◆ **Work order**: Repeat every line of the data exactly; no picture belongs in the copy.

◆ **The data**:
%%

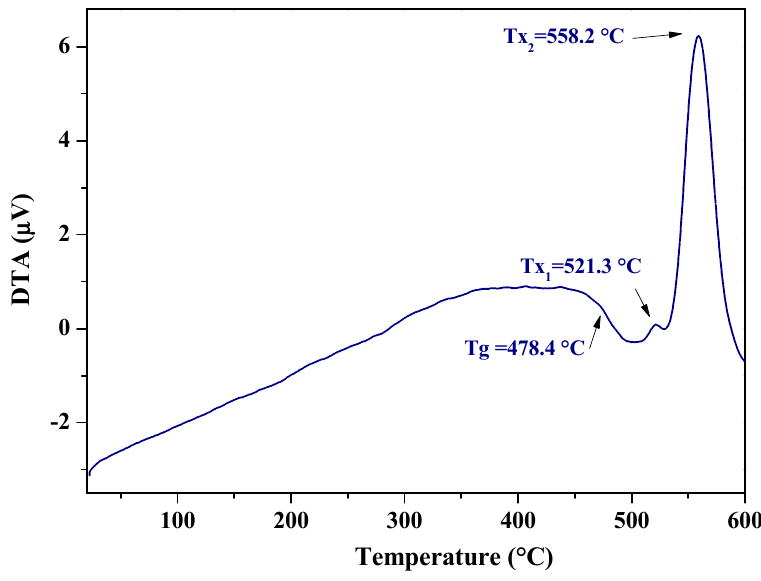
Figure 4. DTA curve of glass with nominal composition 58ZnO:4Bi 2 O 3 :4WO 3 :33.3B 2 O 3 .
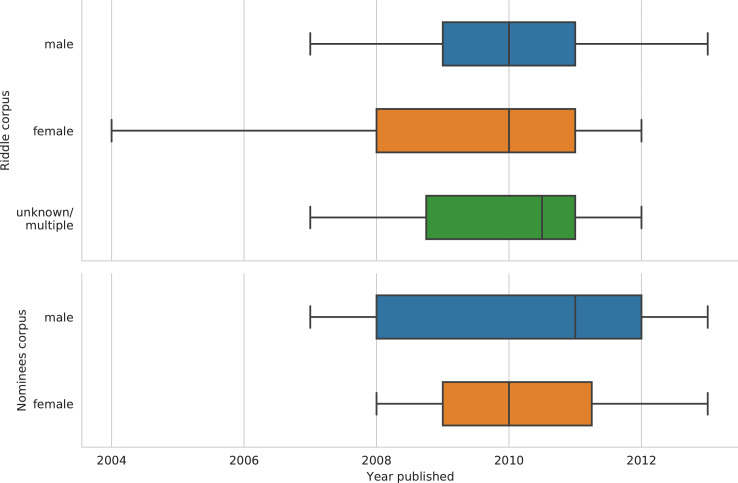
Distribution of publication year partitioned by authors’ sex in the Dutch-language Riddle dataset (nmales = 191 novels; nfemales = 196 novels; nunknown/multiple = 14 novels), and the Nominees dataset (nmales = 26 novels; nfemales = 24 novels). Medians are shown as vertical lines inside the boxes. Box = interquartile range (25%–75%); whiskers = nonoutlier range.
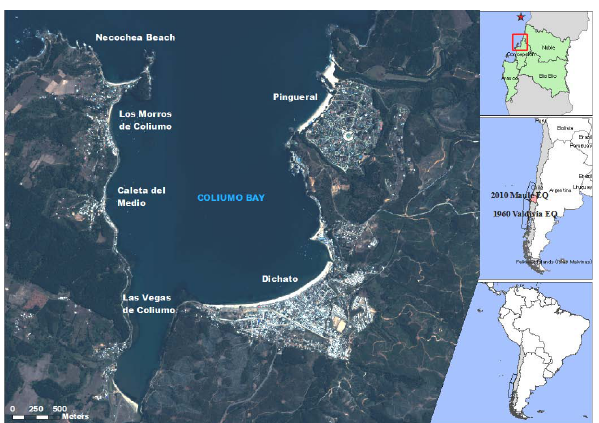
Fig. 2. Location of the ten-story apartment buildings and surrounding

%%

◆ **Response to the task**:
Figure 4. DTA curve of glass with nominal composition 58ZnO:4Bi 2 O 3 :4WO 3 :33.3B 2 O 3 .
Distribution of publication year partitioned by authors’ sex in the Dutch-language Riddle dataset (nmales = 191 novels; nfemales = 196 novels; nunknown/multiple = 14 novels), and the Nominees dataset (nmales = 26 novels; nfemales = 24 novels). Medians are shown as vertical lines inside the boxes. Box = interquartile range (25%–75%); whiskers = nonoutlier range.
Fig. 2. Location of the ten-story apartment buildings and surrounding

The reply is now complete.